Turkish court rejects delay in case over pro-Kurdish HDP closure


Constitutional Court declines request by HDP to delay a ruling that could lead to the party being shut down.

Turkey’s top court has rejected a request by the pro-Kurdish Peoples’ Democratic Party (HDP) to delay a final ruling until after May elections in a case that could shut it down over alleged ties to armed groups.

The case against the HDP, Turkey’s third-largest party, is pending ahead of elections that pose President Recep Tayyip Erdogan’s biggest test in his 20 years in power. Polls show he and his ruling AK Party could lose, especially if the HDP cooperates with an opposition alliance.

The Constitutional Court also on Thursday unanimously rejected the HDP’s request to be granted an additional two months to prepare its defence.

Early this month, the court froze funding the HDP was to receive from the Turkish treasury during the course of the trial.

The court will hear the HDP’s arguments against the suspension of its funding on March 14, exactly two months before elections will be held, the state-run Anadolu Agency reported. It remains unclear when the court will deliver its final ruling on the party closure case.

A prosecutor filed the case against the HDP in March 2021, accusing it of having ties to the outlawed Kurdistan Workers’ Party (PKK), which is designated a “terrorist” group by Turkey, the United States and European Union.

The HDP denies ties to the PKK, which for decades has battled the Turkish state. More than 40,000 people have been killed in the conflict.

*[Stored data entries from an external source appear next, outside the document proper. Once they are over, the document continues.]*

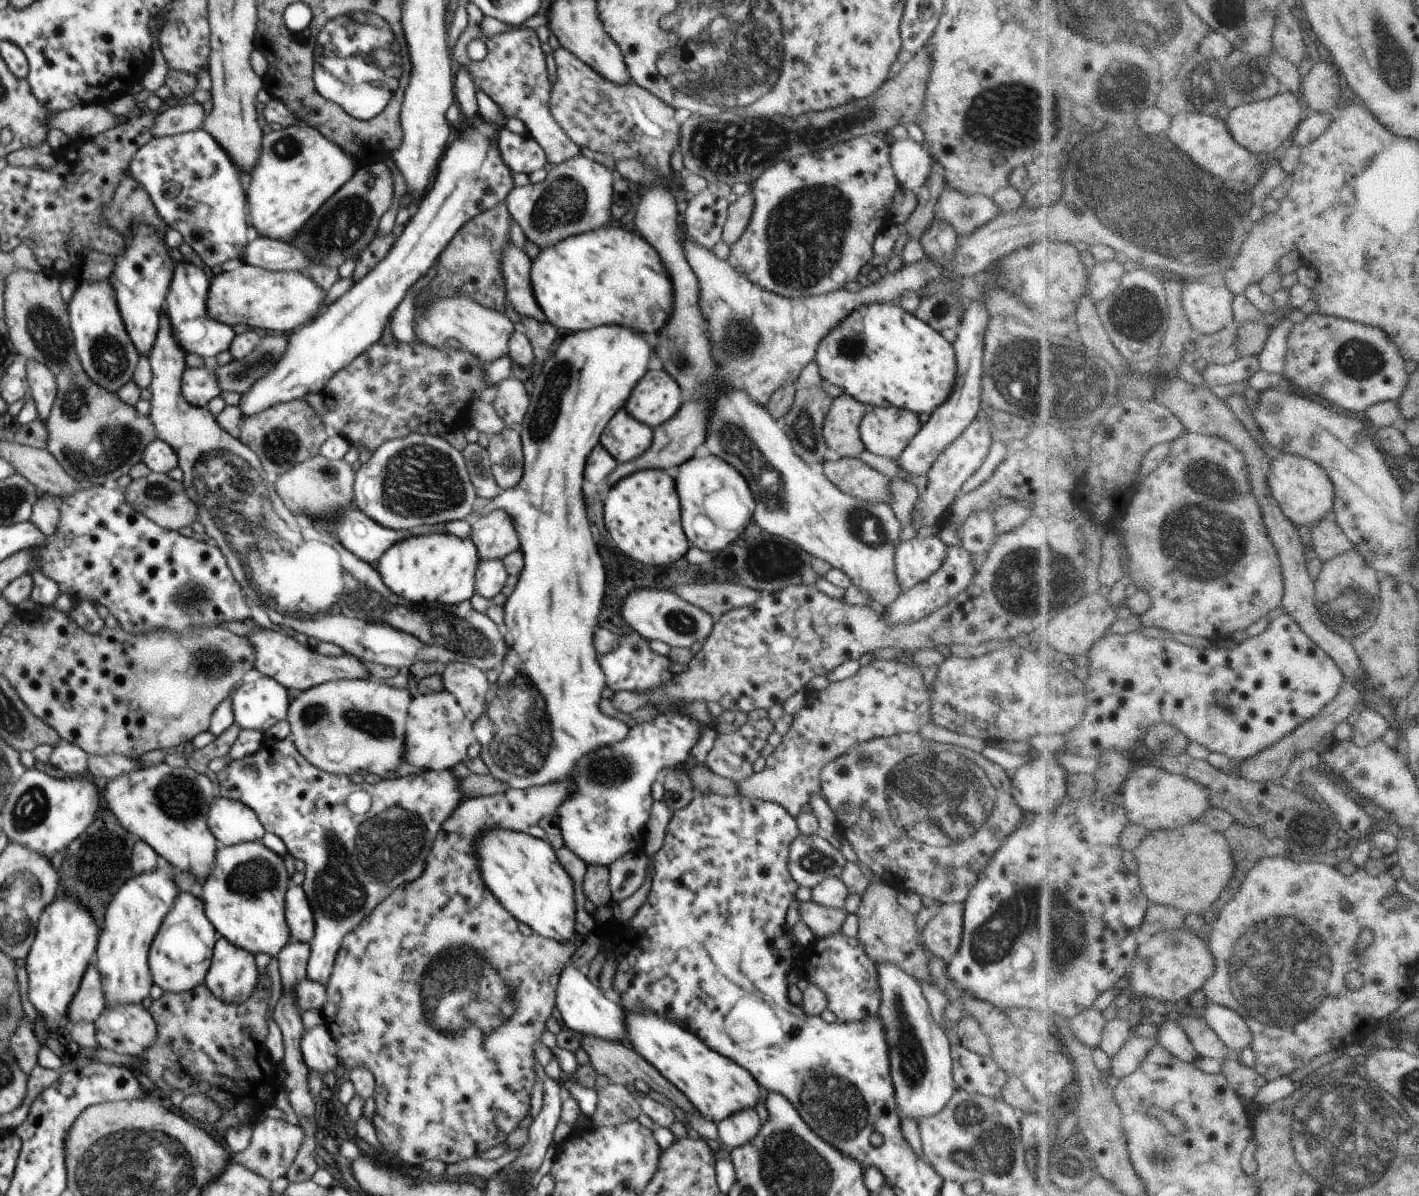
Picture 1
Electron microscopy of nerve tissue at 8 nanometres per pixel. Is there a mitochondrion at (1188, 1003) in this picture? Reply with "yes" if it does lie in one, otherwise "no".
no

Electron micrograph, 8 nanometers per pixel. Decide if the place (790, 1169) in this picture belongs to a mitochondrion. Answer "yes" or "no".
yes

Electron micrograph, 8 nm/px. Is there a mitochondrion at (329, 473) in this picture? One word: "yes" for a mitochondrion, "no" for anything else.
yes

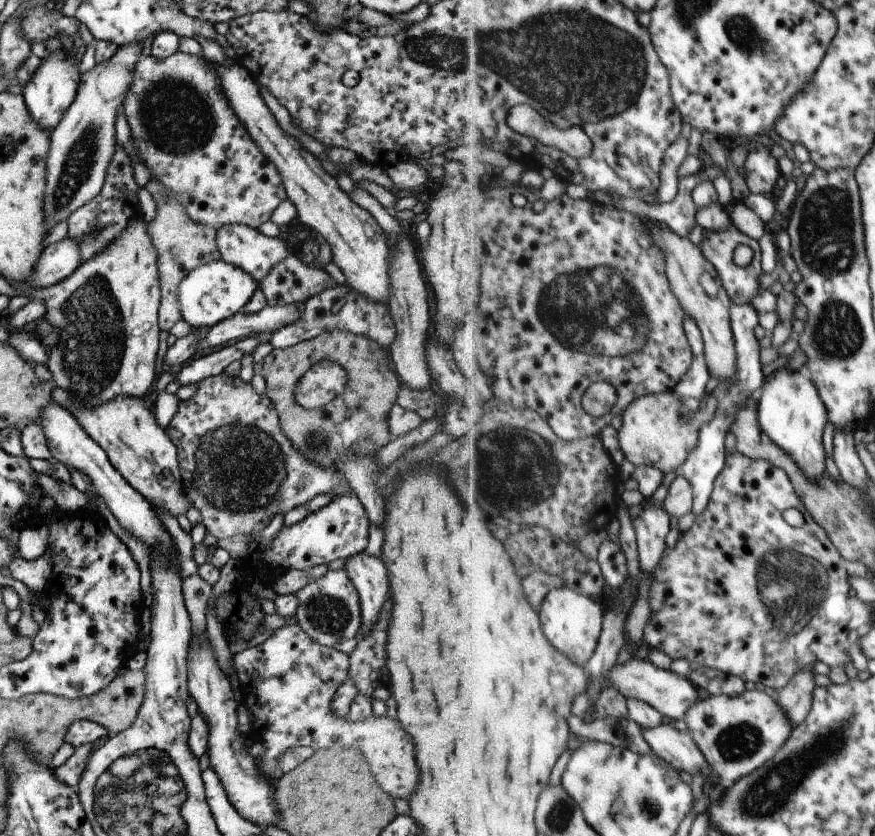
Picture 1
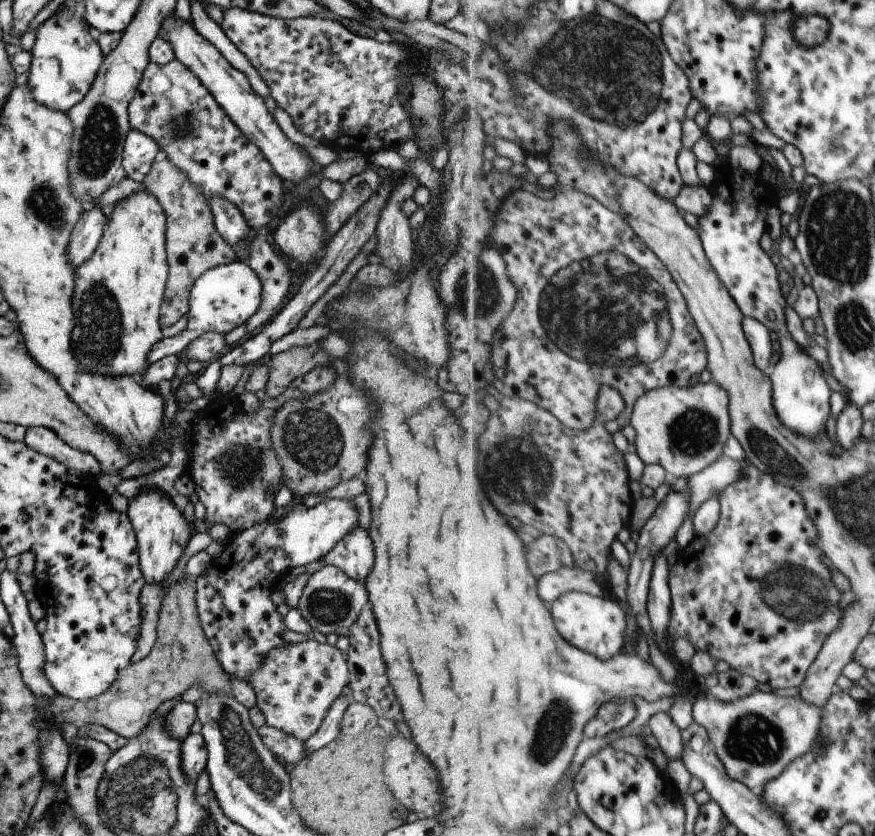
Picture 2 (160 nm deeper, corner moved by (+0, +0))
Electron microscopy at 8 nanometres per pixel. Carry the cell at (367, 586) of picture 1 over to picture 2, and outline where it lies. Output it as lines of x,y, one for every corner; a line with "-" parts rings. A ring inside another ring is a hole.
357,526
339,543
322,557
324,563
340,568
349,578
357,579
364,584
373,564
373,545
368,531

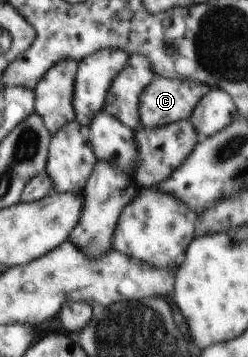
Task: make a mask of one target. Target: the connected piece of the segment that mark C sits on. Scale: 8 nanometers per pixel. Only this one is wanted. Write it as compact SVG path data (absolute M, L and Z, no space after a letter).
M155 74L153 81L144 89L139 100L140 127L161 127L190 118L195 106L211 88L192 79L171 79Z

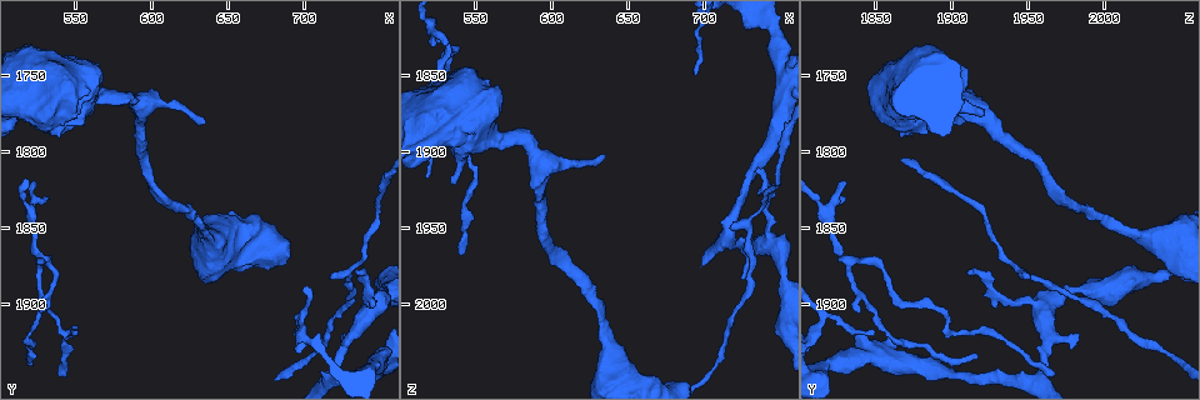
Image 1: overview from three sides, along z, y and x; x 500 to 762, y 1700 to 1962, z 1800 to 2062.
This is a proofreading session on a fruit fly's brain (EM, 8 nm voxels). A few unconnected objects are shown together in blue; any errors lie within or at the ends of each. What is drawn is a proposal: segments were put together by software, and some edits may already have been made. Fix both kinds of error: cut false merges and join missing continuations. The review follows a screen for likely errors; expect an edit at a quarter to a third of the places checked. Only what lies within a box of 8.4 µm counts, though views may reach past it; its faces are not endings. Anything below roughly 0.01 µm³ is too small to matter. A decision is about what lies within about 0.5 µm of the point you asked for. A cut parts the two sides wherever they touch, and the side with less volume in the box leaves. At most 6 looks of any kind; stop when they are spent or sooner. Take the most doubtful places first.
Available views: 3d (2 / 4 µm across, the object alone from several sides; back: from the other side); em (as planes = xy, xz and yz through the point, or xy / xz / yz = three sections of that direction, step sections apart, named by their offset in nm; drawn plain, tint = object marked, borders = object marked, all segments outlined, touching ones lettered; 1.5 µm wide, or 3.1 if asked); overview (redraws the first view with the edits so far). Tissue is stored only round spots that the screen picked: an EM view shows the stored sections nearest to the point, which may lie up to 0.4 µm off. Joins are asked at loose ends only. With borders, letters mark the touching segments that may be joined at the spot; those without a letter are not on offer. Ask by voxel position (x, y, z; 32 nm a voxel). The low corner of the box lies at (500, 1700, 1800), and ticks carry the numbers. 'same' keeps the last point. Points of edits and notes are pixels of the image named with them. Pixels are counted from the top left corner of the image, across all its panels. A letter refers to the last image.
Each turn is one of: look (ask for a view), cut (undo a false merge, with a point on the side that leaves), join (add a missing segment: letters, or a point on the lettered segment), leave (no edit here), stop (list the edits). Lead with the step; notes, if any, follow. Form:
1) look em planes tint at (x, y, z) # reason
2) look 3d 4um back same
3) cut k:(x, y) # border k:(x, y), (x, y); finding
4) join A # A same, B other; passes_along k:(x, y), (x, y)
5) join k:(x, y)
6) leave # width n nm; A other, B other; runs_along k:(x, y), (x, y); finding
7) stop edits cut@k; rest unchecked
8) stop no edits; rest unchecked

look 3d 4um back at (732, 1878, 1910) # free end

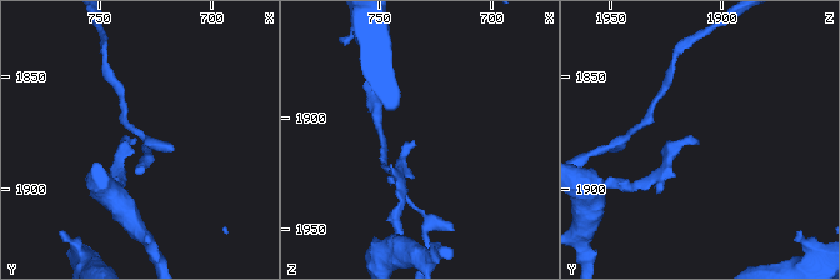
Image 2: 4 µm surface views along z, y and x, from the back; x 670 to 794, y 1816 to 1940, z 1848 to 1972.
look em planes borders at (734, 1877, 1912) # shape alone is not enough

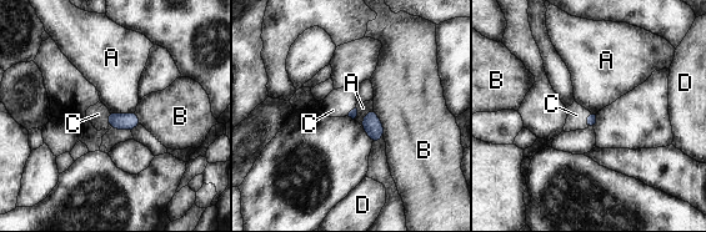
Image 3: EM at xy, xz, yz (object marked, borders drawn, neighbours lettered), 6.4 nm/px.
join C # A other, B other, C same, D other; it goes on there

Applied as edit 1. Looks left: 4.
look em planes borders at (540, 1944, 1968) # end of a long branch

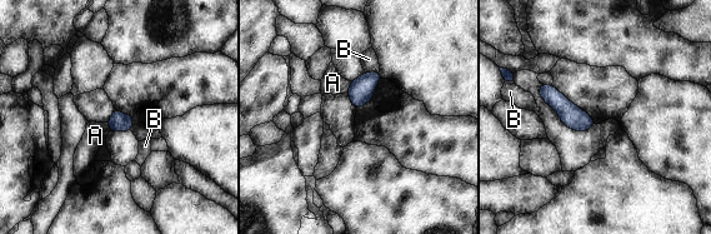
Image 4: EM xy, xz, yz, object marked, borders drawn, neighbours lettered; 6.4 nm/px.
leave # A other, B other; border 4:(351, 81), (348, 93); none of them fits

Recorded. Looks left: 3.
look em planes plain at (532, 1902, 1892) # abrupt turn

The case follows a years-long government crackdown on the HDP in which several mayors were ousted and members put on trial or jailed. The court case also seeks to ban several HDP members from politics.

The HDP, which won 12 percent of the vote in the 2018 parliamentary elections, is not part of Turkey’s six-party opposition alliance. However, its mainly Kurdish supporters helped the opposition alliance to defeat AK Party mayoral candidates in Istanbul, Ankara and other Turkish cities in 2019.

Speaking from Edirne jail in northwest Turkey this month, Selahattin Demirtas, the former leader of the HDP, urged the six-party opposition bloc to cooperate with his party to win presidential and parliamentary elections.